YAŞAMINI YİTİRENLER ANILDI
Halkların Eşitlik ve Demokrasi Partisi (HEDEP) Dêrsim Milletvekili Ayten Kordu da bu topraklarda direnerek yaşamını yitiren, idam edilen, korkmadan ipe giden pirlerin torunları olduklarını belirterek, “Alişerlerin, Zarifelerin torunlarıyız. Bugün hala kendi adımıza bir şeyler söyleyebiliyorsak, onun ardılları sayesinde söyleyebildik. Bu topraklarda onlardan sonra da dili, inancı, kültürü ve kimliği için, daha eşit, daha insani bir yaşam için mücadele ederek yaşamını yitirenleri anıyorum. 38 katliamı ve soykırımı son değildi. Ondan sonrada bu topraklarda sürdü. Biz bu sistemsel mücadeleye karşı her dönem mücadele ettik, bundan sonra da bu topraklarda inancını, kimliğini, dilini özgürce yaşayamayan insanlarla mücadelemize devam edeceğiz" dedi.
'MEZARSIZLIK POLİTİKASI'
Bu ülkede mezarsızlık politikasının olduğunu söyleyen Kordu, “Şu iyi bilinmelidir ki Pir Seyit Rıza ve yoldaşları ile süren ve ondan sonrada binlerce cana mal olan ve halen devam eden o mücadele ile yol alacağız. Katliamlarla yüzleşilmeli, gerçekler açığa çıkarılmalıdır. Sorumlular yargılanmalıdır. Dêrsim isminin iadesini istiyoruz. Dêrsim kayıp kızlarının ailesi ile buluşmasını istiyoruz. Mezarlarımızın yerini öğrenmek istiyoruz" diye konuştu.
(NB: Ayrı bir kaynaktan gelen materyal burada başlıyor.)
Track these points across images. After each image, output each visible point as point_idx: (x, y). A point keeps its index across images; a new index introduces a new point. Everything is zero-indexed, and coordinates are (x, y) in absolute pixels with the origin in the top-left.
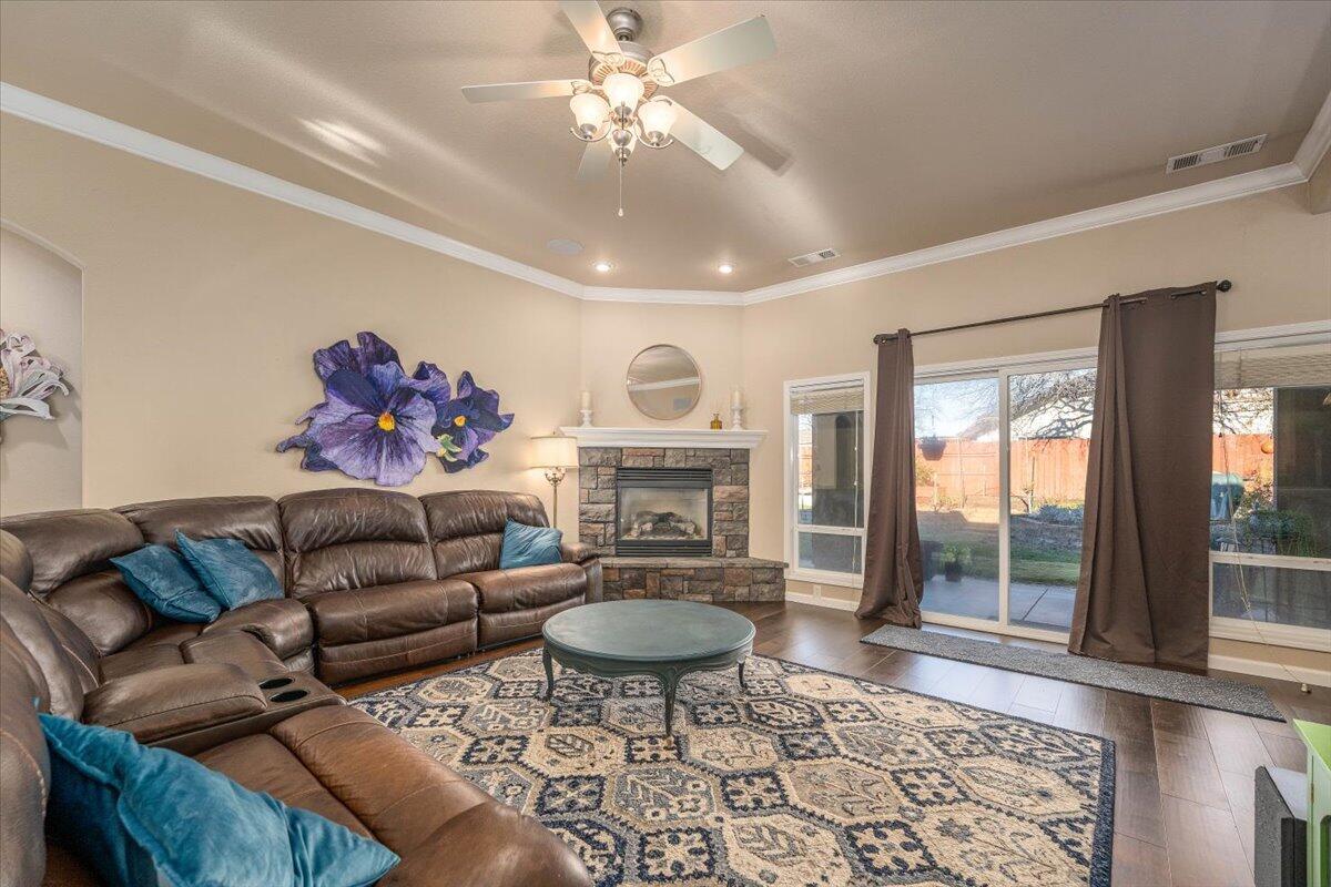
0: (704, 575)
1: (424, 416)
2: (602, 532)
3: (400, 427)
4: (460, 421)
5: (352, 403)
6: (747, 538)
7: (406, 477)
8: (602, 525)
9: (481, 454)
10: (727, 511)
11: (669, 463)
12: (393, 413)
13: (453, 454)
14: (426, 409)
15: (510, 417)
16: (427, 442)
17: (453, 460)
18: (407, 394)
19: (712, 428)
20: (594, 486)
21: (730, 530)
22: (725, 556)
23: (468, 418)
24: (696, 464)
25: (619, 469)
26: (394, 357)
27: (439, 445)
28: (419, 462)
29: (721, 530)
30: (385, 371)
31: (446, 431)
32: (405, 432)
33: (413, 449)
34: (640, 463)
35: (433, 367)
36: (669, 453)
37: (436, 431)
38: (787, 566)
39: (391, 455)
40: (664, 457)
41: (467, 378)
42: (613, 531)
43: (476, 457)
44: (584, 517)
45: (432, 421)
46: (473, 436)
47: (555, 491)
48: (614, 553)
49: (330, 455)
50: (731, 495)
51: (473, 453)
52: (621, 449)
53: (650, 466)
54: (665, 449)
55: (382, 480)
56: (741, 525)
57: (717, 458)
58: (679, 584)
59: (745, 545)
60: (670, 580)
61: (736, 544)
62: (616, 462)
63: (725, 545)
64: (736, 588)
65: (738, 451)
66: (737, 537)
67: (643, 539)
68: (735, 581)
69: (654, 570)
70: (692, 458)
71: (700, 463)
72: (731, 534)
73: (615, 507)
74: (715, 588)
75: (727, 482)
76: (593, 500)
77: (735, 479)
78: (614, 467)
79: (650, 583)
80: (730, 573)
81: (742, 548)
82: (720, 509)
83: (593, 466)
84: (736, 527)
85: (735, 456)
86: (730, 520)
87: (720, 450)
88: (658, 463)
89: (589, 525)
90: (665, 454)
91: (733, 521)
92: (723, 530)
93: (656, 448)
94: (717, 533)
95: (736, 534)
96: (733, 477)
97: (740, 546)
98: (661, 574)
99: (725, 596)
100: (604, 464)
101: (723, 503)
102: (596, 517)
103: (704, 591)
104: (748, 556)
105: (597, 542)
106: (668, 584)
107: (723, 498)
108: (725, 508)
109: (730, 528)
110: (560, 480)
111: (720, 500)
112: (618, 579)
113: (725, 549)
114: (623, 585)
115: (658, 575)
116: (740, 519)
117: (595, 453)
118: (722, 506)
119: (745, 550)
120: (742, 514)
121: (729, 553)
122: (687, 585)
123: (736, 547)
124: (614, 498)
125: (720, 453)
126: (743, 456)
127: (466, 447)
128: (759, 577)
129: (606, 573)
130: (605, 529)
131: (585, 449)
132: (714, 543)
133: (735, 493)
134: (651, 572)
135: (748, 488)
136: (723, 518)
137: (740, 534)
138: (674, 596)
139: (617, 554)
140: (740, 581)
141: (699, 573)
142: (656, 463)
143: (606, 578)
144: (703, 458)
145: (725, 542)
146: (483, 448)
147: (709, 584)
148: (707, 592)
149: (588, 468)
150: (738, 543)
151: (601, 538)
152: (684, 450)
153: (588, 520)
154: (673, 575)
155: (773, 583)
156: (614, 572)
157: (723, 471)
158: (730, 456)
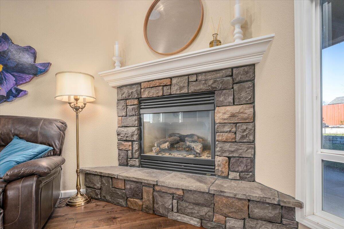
0: (192, 197)
2: (130, 148)
6: (252, 161)
8: (130, 143)
9: (19, 91)
10: (230, 131)
11: (175, 90)
15: (47, 66)
19: (210, 47)
20: (124, 114)
21: (232, 152)
22: (227, 177)
23: (5, 66)
24: (198, 88)
25: (140, 100)
29: (223, 151)
34: (153, 93)
36: (174, 81)
38: (301, 205)
40: (171, 85)
41: (5, 38)
42: (137, 148)
44: (119, 137)
46: (11, 79)
47: (77, 116)
48: (138, 164)
50: (233, 116)
51: (11, 90)
52: (140, 84)
53: (160, 94)
54: (171, 78)
56: (244, 147)
57: (218, 79)
58: (168, 202)
59: (251, 168)
60: (161, 197)
61: (240, 166)
62: (138, 94)
63: (227, 166)
64: (227, 218)
65: (243, 68)
66: (241, 159)
67: (160, 155)
68: (226, 211)
69: (148, 185)
70: (194, 83)
71: (202, 87)
72: (234, 155)
73: (138, 130)
74: (204, 214)
75: (229, 102)
76: (125, 124)
77: (239, 99)
78: (136, 98)
79: (145, 196)
80: (219, 200)
81: (247, 171)
82: (222, 130)
83: (123, 100)
84: (240, 148)
85: (237, 75)
86: (233, 141)
87: (220, 71)
88: (167, 91)
89: (123, 142)
90: (171, 82)
91: (236, 142)
92: (225, 151)
93: (164, 79)
94: (219, 154)
95: (241, 156)
96: (236, 97)
97: (245, 168)
98: (154, 189)
99: (214, 224)
100: (130, 97)
101: (225, 124)
102: (127, 137)
103: (192, 213)
104: (254, 181)
105: (128, 155)
106: (159, 199)
107: (225, 119)
108: (227, 129)
109: (233, 149)
110: (82, 109)
111: (222, 121)
112: (123, 188)
113: (227, 170)
114: (127, 193)
115: (151, 189)
116: (245, 141)
117: (125, 90)
118: (224, 127)
119: (251, 174)
120: (246, 135)
121: (232, 175)
122: (176, 205)
123: (240, 169)
124: (137, 122)
125: (221, 74)
126: (247, 73)
127: (5, 86)
128: (257, 211)
129: (115, 181)
130: (132, 146)
131: (120, 88)
132: (216, 163)
133: (239, 113)
134: (146, 186)
135: (254, 107)
136: (225, 140)
137: (247, 156)
138: (164, 212)
139: (141, 165)
140: (231, 212)
141: (187, 195)
142: (165, 91)
143: (115, 185)
144: (204, 82)
145: (227, 163)
146: (21, 87)
147: (197, 208)
148: (195, 216)
149: (122, 101)
150: (243, 165)
151: (130, 152)
152: (187, 77)
153: (122, 139)
154: (164, 192)
155: (277, 223)
156: (120, 182)
157: (224, 91)
158: (232, 76)
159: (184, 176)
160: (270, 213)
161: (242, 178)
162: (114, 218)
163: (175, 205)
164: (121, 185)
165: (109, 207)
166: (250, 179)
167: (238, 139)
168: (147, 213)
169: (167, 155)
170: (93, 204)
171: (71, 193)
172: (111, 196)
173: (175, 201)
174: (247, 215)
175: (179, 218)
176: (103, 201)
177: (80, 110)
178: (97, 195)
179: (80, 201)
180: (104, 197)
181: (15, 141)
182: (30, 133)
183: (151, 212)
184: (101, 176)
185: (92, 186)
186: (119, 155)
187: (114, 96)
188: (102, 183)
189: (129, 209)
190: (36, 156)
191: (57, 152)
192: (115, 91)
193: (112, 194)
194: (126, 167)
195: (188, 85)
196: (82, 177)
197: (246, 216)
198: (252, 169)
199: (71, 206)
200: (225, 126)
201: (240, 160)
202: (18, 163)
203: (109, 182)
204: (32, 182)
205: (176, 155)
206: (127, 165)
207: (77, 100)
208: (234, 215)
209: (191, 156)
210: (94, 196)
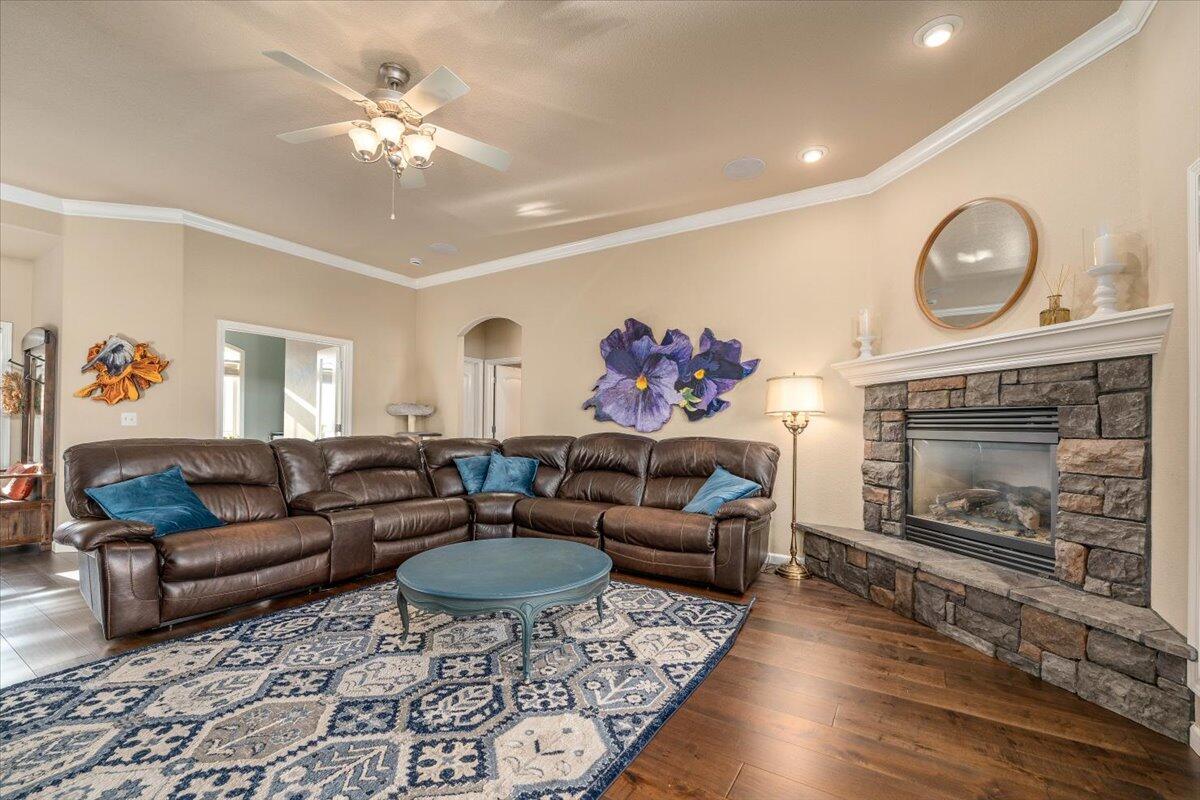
0: (980, 602)
1: (669, 374)
2: (886, 500)
3: (651, 386)
4: (699, 375)
5: (620, 372)
6: (1144, 560)
7: (656, 425)
8: (886, 491)
9: (721, 403)
10: (1091, 492)
11: (972, 400)
12: (646, 374)
13: (693, 405)
14: (670, 368)
15: (754, 363)
16: (673, 396)
17: (693, 410)
18: (656, 359)
19: (1043, 323)
20: (876, 437)
21: (1094, 536)
22: (1080, 586)
23: (707, 370)
24: (1021, 398)
25: (907, 415)
26: (647, 331)
27: (680, 398)
28: (665, 413)
29: (1072, 532)
30: (642, 344)
31: (686, 385)
32: (655, 389)
33: (661, 403)
34: (929, 402)
35: (676, 332)
36: (971, 382)
37: (678, 386)
38: (1194, 657)
39: (644, 409)
40: (964, 389)
41: (708, 334)
42: (898, 502)
43: (717, 406)
44: (867, 478)
45: (675, 377)
46: (712, 387)
48: (899, 533)
49: (608, 410)
50: (1095, 460)
51: (712, 403)
52: (906, 383)
53: (944, 405)
54: (965, 376)
55: (639, 427)
56: (1121, 529)
57: (1062, 384)
58: (939, 604)
59: (1139, 577)
60: (928, 592)
61: (1114, 568)
62: (901, 402)
63: (1080, 564)
64: (1044, 652)
65: (1120, 362)
66: (1114, 555)
67: (945, 522)
68: (1041, 637)
69: (905, 568)
70: (1012, 388)
71: (1028, 396)
72: (1099, 544)
73: (901, 468)
74: (1000, 635)
75: (1088, 432)
76: (877, 455)
77: (1111, 426)
78: (899, 410)
79: (899, 585)
80: (1030, 616)
81: (1130, 582)
82: (1073, 488)
83: (875, 411)
84: (1111, 530)
85: (1107, 376)
86: (1096, 512)
87: (1069, 367)
88: (956, 400)
89: (873, 488)
90: (965, 383)
91: (1102, 516)
92: (1077, 531)
93: (952, 376)
94: (1062, 535)
95: (1114, 547)
96: (1105, 421)
97: (1124, 575)
98: (915, 577)
99: (1018, 657)
100: (888, 407)
101: (1079, 476)
102: (880, 479)
103: (979, 630)
104: (1147, 606)
105: (881, 513)
106: (922, 594)
107: (1077, 466)
108: (1083, 486)
109: (1094, 530)
110: (803, 428)
111: (1071, 469)
112: (864, 566)
113: (1081, 572)
114: (870, 575)
115: (910, 576)
116: (1124, 516)
117: (879, 393)
118: (1077, 483)
119: (1138, 589)
120: (1127, 504)
121: (1092, 584)
122: (952, 610)
123: (1113, 575)
124: (898, 454)
125: (1071, 373)
126: (1131, 373)
127: (706, 397)
128: (1100, 650)
129: (851, 553)
130: (890, 497)
131: (869, 388)
132: (1056, 554)
133: (1109, 455)
134: (902, 569)
135: (1148, 447)
136: (1075, 508)
137: (1128, 549)
138: (931, 619)
139: (907, 536)
140: (1051, 642)
141: (972, 596)
142: (953, 400)
143: (852, 560)
144: (1031, 387)
145: (1082, 558)
146: (723, 397)
147: (988, 623)
148: (984, 636)
149: (873, 413)
150: (1119, 568)
151: (885, 508)
152: (997, 376)
153: (872, 482)
154: (932, 585)
155: (1144, 682)
156: (860, 555)
157: (1077, 409)
158: (1096, 376)
159: (984, 568)
160: (1129, 659)
161: (1114, 596)
162: (842, 605)
163: (950, 611)
164: (861, 561)
165: (839, 592)
166: (1134, 599)
167: (1107, 510)
168: (902, 615)
169: (960, 524)
170: (814, 582)
171: (782, 559)
172: (845, 576)
173: (950, 604)
174: (1082, 653)
175: (956, 634)
176: (831, 581)
177: (800, 430)
178: (822, 570)
179: (796, 573)
180: (833, 575)
181: (719, 471)
182: (734, 463)
183: (909, 615)
184: (829, 540)
185: (814, 554)
186: (866, 511)
187: (860, 402)
188: (831, 553)
189: (872, 602)
190: (742, 495)
191: (766, 494)
192: (863, 392)
193: (846, 573)
194: (877, 535)
195: (1000, 391)
196: (799, 538)
197: (1080, 654)
198: (1143, 579)
199: (782, 575)
200: (1079, 479)
201: (1112, 556)
202: (725, 501)
203: (841, 553)
204: (742, 526)
205: (980, 526)
206: (879, 531)
207: (795, 415)
208: (1057, 648)
209: (1011, 534)
210: (817, 571)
'MEZAR YERLERİ AÇIKLANSIN'
Ardından yapılan konuşmalarda da yaşamını yitirenler anılarak, mezar yerlerinin açıklanması istendi. Açıklama çerağların yakılmasıyla son buldu.
Ardından Uçar ve anmadakiler, Findik Ağa'nın köyü olan Pulur (Ovacık) ilçesindeki Ağdat köyüne giderek, yaşamını yitirenleri andı.